Resumo da notícia
- O Ministério da Agricultura intensifica vigilância contra o bicudo-vermelho, praga quarentenária ausente no Brasil, mas presente em países vizinhos como Uruguai e Argentina.
- O besouro ataca palmeiras como coqueiro e dendezeiro, com larvas que causam morte da planta, dificultando o controle e exigindo atenção aos sintomas para detecção precoce.
- Medidas preventivas incluem fiscalização em fronteiras, capacitação técnica e alerta para compra de mudas certificadas, evitando transporte de material suspeito para conter disseminação.
O Brasil está em alerta. O Ministério da Agricultura e Pecuária (Mapa) intensificou as ações de vigilância fitossanitária contra o bicudo-vermelho das palmeiras (Rhynchophorus ferrugineus), um besouro altamente destrutivo classificado como praga quarentenária. Ou seja, ainda ausente no território nacional, mas com risco real de entrada. O motivo da preocupação é concreto: a praga já foi registrada em países vizinhos, como Uruguai e Argentina.
O bicudo-vermelho é um besouro originário da Ásia e do Pacífico que ataca diversas espécies de palmeiras, entre elas o coqueiro, o dendezeiro e plantas ornamentais amplamente cultivadas no Brasil. O perigo maior vem de suas larvas: elas se desenvolvem no interior da planta, tornando a detecção precoce difícil e o controle ainda mais desafiador. Em casos avançados, a infestação provoca o colapso da copa e a morte da palmeira.
Reconhecer os sintomas cedo pode fazer toda a diferença. Os principais sinais de infestação pelo bicudo-vermelho são:
- Orifícios no tronco com vazamento de seiva ou fibras mastigadas;
- Mau cheiro proveniente da planta;
- Amarelecimento e queda das folhas centrais;
- Deformação ou achatamento da copa em estágios avançados.
Atenção: o bicudo-vermelho pode ser confundido com a broca-do-olho-do-coqueiro (Rhynchophorus palmarum), espécie já presente no Brasil. Por isso, qualquer suspeita deve ser comunicada imediatamente a profissionais habilitados. E principalmente, nunca tente manipular ou transportar o material por conta própria.
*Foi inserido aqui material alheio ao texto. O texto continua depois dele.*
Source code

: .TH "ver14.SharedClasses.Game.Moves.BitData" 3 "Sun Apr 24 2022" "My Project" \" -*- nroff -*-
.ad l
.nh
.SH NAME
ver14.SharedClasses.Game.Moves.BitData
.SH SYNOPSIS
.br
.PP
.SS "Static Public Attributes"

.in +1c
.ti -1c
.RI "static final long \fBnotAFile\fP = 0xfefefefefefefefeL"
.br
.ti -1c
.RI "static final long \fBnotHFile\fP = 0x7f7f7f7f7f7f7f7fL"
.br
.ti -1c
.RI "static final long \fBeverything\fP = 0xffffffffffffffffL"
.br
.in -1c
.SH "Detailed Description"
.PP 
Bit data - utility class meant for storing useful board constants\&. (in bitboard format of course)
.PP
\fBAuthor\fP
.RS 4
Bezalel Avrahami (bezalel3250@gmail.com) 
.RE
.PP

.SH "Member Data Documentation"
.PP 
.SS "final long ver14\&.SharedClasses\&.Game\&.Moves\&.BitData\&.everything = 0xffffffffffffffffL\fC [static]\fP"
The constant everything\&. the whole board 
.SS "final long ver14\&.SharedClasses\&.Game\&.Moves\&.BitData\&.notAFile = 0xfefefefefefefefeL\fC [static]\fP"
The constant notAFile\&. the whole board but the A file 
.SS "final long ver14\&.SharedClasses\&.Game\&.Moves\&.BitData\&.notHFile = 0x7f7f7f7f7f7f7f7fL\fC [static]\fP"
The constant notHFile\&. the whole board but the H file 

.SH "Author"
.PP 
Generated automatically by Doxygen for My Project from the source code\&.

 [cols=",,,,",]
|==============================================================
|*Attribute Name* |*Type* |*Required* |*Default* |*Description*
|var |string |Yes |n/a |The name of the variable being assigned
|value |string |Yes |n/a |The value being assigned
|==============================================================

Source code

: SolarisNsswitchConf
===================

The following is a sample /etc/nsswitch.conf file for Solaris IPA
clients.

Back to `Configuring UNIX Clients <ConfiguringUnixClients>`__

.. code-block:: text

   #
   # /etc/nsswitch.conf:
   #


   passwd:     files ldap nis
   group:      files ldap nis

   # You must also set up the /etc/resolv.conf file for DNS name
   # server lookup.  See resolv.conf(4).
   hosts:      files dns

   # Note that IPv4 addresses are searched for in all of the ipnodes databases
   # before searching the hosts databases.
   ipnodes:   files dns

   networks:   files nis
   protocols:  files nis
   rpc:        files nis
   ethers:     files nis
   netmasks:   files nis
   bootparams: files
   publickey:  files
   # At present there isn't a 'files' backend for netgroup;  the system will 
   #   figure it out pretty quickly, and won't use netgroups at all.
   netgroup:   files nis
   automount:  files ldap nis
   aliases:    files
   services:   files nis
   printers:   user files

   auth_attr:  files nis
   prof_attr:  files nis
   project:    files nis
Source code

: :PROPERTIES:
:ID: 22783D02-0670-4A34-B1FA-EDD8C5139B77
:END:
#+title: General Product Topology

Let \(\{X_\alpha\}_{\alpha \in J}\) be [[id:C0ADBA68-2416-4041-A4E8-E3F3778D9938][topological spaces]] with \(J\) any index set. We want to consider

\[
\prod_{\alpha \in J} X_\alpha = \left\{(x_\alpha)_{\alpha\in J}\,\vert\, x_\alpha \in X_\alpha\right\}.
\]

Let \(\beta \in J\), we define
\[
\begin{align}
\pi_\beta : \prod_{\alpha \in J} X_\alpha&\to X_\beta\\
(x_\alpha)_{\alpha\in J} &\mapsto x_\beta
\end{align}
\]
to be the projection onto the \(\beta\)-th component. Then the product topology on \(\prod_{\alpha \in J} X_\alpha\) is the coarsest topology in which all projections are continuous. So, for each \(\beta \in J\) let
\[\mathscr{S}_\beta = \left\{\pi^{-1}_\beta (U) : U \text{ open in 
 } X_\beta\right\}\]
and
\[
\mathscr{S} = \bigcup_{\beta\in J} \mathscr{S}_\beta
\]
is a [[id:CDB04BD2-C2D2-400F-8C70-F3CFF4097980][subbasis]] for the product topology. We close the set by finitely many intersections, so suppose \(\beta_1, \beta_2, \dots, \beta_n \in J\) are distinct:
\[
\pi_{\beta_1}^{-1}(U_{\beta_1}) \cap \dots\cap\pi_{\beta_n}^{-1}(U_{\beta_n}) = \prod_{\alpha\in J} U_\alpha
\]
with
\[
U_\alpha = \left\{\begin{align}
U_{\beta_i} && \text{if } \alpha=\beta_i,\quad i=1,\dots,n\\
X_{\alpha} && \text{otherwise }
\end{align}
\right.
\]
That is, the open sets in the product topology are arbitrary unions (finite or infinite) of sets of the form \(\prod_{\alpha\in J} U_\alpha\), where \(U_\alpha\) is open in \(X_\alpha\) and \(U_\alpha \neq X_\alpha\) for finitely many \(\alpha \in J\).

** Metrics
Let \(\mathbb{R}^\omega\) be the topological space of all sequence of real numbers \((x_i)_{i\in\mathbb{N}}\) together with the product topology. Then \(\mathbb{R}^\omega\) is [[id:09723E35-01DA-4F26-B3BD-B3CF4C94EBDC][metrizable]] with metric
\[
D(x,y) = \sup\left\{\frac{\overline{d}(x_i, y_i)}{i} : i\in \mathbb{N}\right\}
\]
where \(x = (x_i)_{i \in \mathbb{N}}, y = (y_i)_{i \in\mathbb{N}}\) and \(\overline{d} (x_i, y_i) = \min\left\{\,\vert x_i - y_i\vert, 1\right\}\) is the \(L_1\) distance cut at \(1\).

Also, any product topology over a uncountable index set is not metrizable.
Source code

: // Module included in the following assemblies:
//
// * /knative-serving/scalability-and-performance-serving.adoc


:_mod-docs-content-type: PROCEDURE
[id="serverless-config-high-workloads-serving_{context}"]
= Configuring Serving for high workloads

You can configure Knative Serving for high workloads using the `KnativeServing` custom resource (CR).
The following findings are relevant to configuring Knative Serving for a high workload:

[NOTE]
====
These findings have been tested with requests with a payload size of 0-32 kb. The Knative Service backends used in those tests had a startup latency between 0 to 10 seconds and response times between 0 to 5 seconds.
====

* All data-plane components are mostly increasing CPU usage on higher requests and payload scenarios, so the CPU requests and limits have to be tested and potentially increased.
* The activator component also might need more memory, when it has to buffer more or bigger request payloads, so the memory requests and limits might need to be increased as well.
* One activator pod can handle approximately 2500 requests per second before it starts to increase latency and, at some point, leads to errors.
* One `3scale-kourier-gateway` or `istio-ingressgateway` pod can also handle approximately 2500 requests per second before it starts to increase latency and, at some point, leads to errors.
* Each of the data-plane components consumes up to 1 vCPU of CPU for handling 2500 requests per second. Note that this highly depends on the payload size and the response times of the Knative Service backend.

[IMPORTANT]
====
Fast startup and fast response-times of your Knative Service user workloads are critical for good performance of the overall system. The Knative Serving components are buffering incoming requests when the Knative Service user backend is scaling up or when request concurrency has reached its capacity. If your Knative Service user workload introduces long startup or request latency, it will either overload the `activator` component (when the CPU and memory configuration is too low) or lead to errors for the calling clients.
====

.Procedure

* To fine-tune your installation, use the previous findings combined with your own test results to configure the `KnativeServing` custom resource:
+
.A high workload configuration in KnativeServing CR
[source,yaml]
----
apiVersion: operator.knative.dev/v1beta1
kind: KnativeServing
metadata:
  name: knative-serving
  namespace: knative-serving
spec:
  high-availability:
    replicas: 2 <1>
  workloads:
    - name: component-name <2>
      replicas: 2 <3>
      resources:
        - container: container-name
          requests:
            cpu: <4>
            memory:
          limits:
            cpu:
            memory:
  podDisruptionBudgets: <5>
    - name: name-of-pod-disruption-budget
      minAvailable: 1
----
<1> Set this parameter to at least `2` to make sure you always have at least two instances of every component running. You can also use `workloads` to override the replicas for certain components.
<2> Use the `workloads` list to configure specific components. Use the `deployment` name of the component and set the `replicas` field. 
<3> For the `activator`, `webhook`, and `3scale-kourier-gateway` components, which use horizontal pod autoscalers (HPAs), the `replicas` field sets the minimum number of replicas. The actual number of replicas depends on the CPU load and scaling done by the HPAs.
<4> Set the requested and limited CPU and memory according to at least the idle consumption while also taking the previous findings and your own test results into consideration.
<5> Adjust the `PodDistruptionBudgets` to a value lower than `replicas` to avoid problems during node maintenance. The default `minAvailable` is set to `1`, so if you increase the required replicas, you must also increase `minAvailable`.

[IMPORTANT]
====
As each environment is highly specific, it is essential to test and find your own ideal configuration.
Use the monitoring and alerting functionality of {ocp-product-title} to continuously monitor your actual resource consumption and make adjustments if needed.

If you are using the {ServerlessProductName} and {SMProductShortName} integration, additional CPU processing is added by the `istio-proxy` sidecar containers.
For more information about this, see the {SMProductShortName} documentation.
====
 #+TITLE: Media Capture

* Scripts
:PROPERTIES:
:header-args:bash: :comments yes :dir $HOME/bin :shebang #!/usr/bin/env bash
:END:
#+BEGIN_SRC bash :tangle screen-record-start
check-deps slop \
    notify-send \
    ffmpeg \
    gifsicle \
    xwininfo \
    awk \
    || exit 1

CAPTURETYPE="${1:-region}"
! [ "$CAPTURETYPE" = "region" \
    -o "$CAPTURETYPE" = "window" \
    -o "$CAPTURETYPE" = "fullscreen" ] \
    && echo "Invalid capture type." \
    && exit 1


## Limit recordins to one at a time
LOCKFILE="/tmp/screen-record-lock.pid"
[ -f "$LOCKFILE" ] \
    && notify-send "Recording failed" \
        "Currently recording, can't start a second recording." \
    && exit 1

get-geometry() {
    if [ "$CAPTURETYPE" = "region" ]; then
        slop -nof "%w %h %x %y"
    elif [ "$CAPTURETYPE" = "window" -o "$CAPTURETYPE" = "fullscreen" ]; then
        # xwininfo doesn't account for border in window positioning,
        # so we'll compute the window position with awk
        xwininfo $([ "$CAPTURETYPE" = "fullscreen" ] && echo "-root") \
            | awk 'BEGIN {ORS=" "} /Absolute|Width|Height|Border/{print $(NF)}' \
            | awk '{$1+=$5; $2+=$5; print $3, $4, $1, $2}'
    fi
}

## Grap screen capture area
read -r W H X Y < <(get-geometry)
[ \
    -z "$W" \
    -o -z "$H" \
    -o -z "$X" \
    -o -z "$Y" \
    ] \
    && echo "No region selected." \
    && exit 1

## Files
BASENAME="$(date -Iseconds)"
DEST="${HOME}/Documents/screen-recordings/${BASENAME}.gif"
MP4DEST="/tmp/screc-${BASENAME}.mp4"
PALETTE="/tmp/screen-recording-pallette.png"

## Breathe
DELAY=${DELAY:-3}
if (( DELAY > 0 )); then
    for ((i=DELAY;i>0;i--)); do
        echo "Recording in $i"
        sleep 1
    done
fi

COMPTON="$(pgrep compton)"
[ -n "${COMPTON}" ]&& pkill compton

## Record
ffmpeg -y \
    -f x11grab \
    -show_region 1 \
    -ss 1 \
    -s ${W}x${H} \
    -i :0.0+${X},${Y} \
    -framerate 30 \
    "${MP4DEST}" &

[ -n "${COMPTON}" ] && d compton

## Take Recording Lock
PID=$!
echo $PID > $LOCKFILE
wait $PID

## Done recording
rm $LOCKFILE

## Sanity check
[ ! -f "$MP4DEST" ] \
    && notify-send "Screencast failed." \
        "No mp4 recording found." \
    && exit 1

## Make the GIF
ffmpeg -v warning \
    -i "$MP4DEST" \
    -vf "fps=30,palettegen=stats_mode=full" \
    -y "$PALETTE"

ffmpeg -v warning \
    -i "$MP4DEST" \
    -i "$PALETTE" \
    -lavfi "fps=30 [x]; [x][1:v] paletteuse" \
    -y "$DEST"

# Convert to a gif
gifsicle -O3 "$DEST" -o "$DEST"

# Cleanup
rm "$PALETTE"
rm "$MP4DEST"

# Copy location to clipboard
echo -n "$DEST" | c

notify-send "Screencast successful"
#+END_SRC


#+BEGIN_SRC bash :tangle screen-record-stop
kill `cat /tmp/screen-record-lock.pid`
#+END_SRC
Quais os impactos econômicos e ambientais?
A entrada do bicudo-vermelho no Brasil representaria uma ameaça séria em múltiplas frentes. Entre os impactos potenciais, o Mapa destaca:
- Prejuízos expressivos à produção de coco e dendê, culturas de grande relevância econômica no país;
- Morte de palmeiras de alto valor paisagístico em áreas urbanas e rurais;
- Riscos ao setor ornamental;
- Rápida disseminação facilitada pelo trânsito de mudas contaminadas;
- Danos ambientais de difícil reversão.
Como o Brasil está se protegendo?
O Mapa já adota uma série de medidas preventivas, incluindo o reforço da vigilância fitossanitária em fronteiras e pontos de entrada no país, a capacitação de equipes técnicas e a divulgação de alertas e materiais informativos para produtores, comerciantes, paisagistas e a população em geral.
A principal orientação é simples, mas fundamental: adquira plantas e mudas apenas de fornecedores regularizados e com certificação fitossanitária. Nunca transporte mudas de origem desconhecida, especialmente em regiões de fronteira.
O que fazer em caso de suspeita?
Se você identificar algum dos sinais descritos acima em palmeiras próximas, siga estes passos:
- Não manipule nem transporte o material suspeito;
- Comunique imediatamente a Superintendência Federal de Agricultura e Pecuária (SFA/Mapa) do seu estado ou o órgão estadual de defesa sanitária vegetal (OEDSV);
- Envie informações para o e-mail oficial: [email protected]
A proteção do agronegócio e do meio ambiente brasileiro depende da atuação conjunta entre poder público e sociedade. Informação e prevenção são, hoje, as armas mais eficazes para manter o Brasil livre do bicudo-vermelho das palmeiras.